## Exercise directions:
Scan the data. Collect each line that contains the word "format".

----- Record excerpts

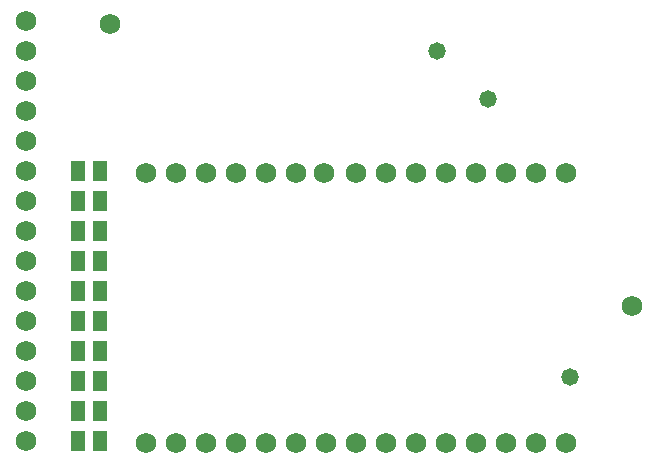
<source format=gbs>
G04*
G04 #@! TF.GenerationSoftware,Altium Limited,Altium Designer,20.0.14 (345)*
G04*
G04 Layer_Color=16711935*
%FSLAX25Y25*%
%MOIN*%
G70*
G01*
G75*
%ADD15C,0.06800*%
%ADD16C,0.05800*%
%ADD23R,0.04737X0.06509*%
D15*
X214000Y56000D02*
D03*
X40000Y150000D02*
D03*
X12000Y151000D02*
D03*
Y141000D02*
D03*
Y131000D02*
D03*
Y11000D02*
D03*
Y21000D02*
D03*
Y31000D02*
D03*
Y41000D02*
D03*
Y51000D02*
D03*
Y61000D02*
D03*
Y71000D02*
D03*
Y81000D02*
D03*
Y91000D02*
D03*
Y101000D02*
D03*
Y111000D02*
D03*
Y121000D02*
D03*
X52000Y10500D02*
D03*
X62000D02*
D03*
X72000D02*
D03*
X82000D02*
D03*
X92000D02*
D03*
X102000D02*
D03*
X112000D02*
D03*
X122000D02*
D03*
X132000D02*
D03*
X142000D02*
D03*
X152000D02*
D03*
X162000D02*
D03*
X172000D02*
D03*
X182000D02*
D03*
X192000D02*
D03*
Y100264D02*
D03*
X182000D02*
D03*
X172000D02*
D03*
X162000D02*
D03*
X152000D02*
D03*
X142000D02*
D03*
X132000D02*
D03*
X122000D02*
D03*
X111500D02*
D03*
X102000D02*
D03*
X92000D02*
D03*
X82000D02*
D03*
X72000D02*
D03*
X62000D02*
D03*
X52000D02*
D03*
D16*
X193500Y32500D02*
D03*
X166000Y125000D02*
D03*
X149000Y141000D02*
D03*
D23*
X29260Y31000D02*
D03*
X36740D02*
D03*
X29260Y101000D02*
D03*
X36740D02*
D03*
X29260Y91000D02*
D03*
X36740D02*
D03*
X29260Y81000D02*
D03*
X36740D02*
D03*
X29260Y71000D02*
D03*
X36740D02*
D03*
X29260Y61000D02*
D03*
X36740D02*
D03*
X29260Y51000D02*
D03*
X36740D02*
D03*
X29260Y21000D02*
D03*
X36740D02*
D03*
X29260Y41000D02*
D03*
X36740D02*
D03*
X29260Y11000D02*
D03*
X36740D02*
D03*
M02*

</source>
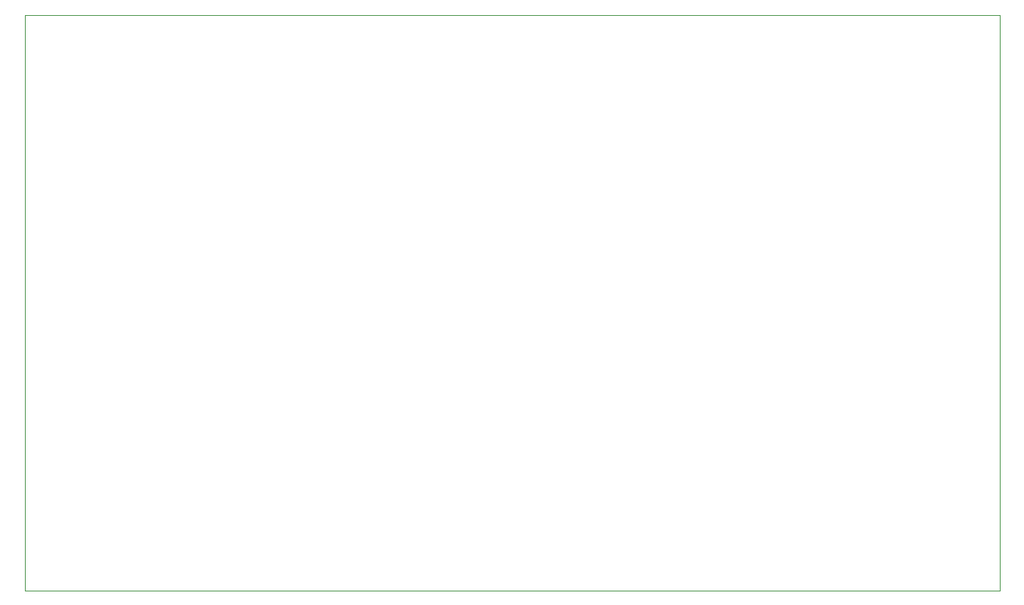
<source format=gbr>
%TF.GenerationSoftware,KiCad,Pcbnew,(6.0.10)*%
%TF.CreationDate,2024-07-31T13:49:43-04:00*%
%TF.ProjectId,min-evolver,6d696e2d-6576-46f6-9c76-65722e6b6963,rev?*%
%TF.SameCoordinates,Original*%
%TF.FileFunction,Profile,NP*%
%FSLAX46Y46*%
G04 Gerber Fmt 4.6, Leading zero omitted, Abs format (unit mm)*
G04 Created by KiCad (PCBNEW (6.0.10)) date 2024-07-31 13:49:43*
%MOMM*%
%LPD*%
G01*
G04 APERTURE LIST*
%TA.AperFunction,Profile*%
%ADD10C,0.050000*%
%TD*%
G04 APERTURE END LIST*
D10*
X209804000Y-112268000D02*
X100584000Y-112268000D01*
X100584000Y-112268000D02*
X100584000Y-47752000D01*
X100584000Y-47752000D02*
X209804000Y-47752000D01*
X209804000Y-47752000D02*
X209804000Y-112268000D01*
M02*

</source>
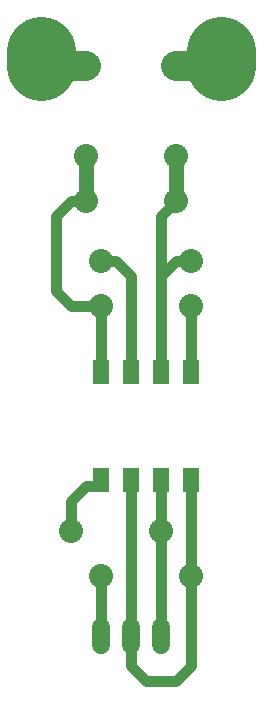
<source format=gbr>
G04 EAGLE Gerber RS-274X export*
G75*
%MOMM*%
%FSLAX34Y34*%
%LPD*%
%INTop Copper*%
%IPPOS*%
%AMOC8*
5,1,8,0,0,1.08239X$1,22.5*%
G01*
%ADD10R,1.450000X2.100000*%
%ADD11C,2.032000*%
%ADD12C,3.810000*%
%ADD13C,1.508000*%
%ADD14C,0.889000*%
%ADD15C,1.270000*%
%ADD16C,2.540000*%
%ADD17C,5.842000*%


D10*
X172720Y280450D03*
X147320Y280450D03*
X121920Y280450D03*
X96520Y280450D03*
X96520Y189450D03*
X121920Y189450D03*
X147320Y189450D03*
X172720Y189450D03*
D11*
X83820Y539750D03*
X83820Y463550D03*
X160020Y539750D03*
X160020Y463550D03*
D12*
X45720Y539750D03*
X198120Y539750D03*
D11*
X172720Y107950D03*
X96520Y107950D03*
D13*
X96520Y64690D02*
X96520Y49610D01*
X121920Y49610D02*
X121920Y64690D01*
X147320Y64690D02*
X147320Y49610D01*
D11*
X83820Y425450D03*
X160020Y425450D03*
X96520Y336550D03*
X172720Y336550D03*
X172720Y374650D03*
X96520Y374650D03*
X71120Y146050D03*
X147320Y146050D03*
D14*
X96520Y280450D02*
X96520Y336550D01*
X71120Y336550D01*
X58420Y349250D01*
X58420Y412750D02*
X71120Y425450D01*
X83820Y425450D01*
X58420Y412750D02*
X58420Y349250D01*
D15*
X83820Y425450D02*
X83820Y463550D01*
D14*
X160020Y374650D02*
X147320Y361950D01*
X160020Y374650D02*
X172720Y374650D01*
X147320Y361950D02*
X147320Y280450D01*
X147320Y361950D02*
X147320Y412750D01*
X160020Y425450D01*
D15*
X160020Y463550D01*
D16*
X160020Y539750D02*
X198120Y539750D01*
D17*
X198120Y552450D01*
D16*
X83820Y539750D02*
X45720Y539750D01*
D17*
X45720Y552450D01*
D14*
X96520Y189450D02*
X91220Y184150D01*
X83820Y184150D01*
X71120Y171450D01*
X71120Y146050D01*
X147320Y146050D02*
X147320Y57150D01*
X147320Y146050D02*
X147320Y189450D01*
X172720Y189450D02*
X172720Y107950D01*
X121920Y57150D02*
X121920Y189450D01*
X172720Y107950D02*
X172720Y31750D01*
X160020Y19050D01*
X134620Y19050D02*
X121920Y31750D01*
X121920Y57150D01*
X134620Y19050D02*
X160020Y19050D01*
X96520Y57150D02*
X96520Y107950D01*
X96520Y374650D02*
X109220Y374650D01*
X121920Y361950D01*
X121920Y280450D01*
X172720Y280450D02*
X172720Y336550D01*
M02*

</source>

----------

## Result:
<source format=gbs>
<source format=gbr>
G04 Gerber Fmt 4.6, Leading zero omitted, Abs format (unit mm)*
<source format=gbr>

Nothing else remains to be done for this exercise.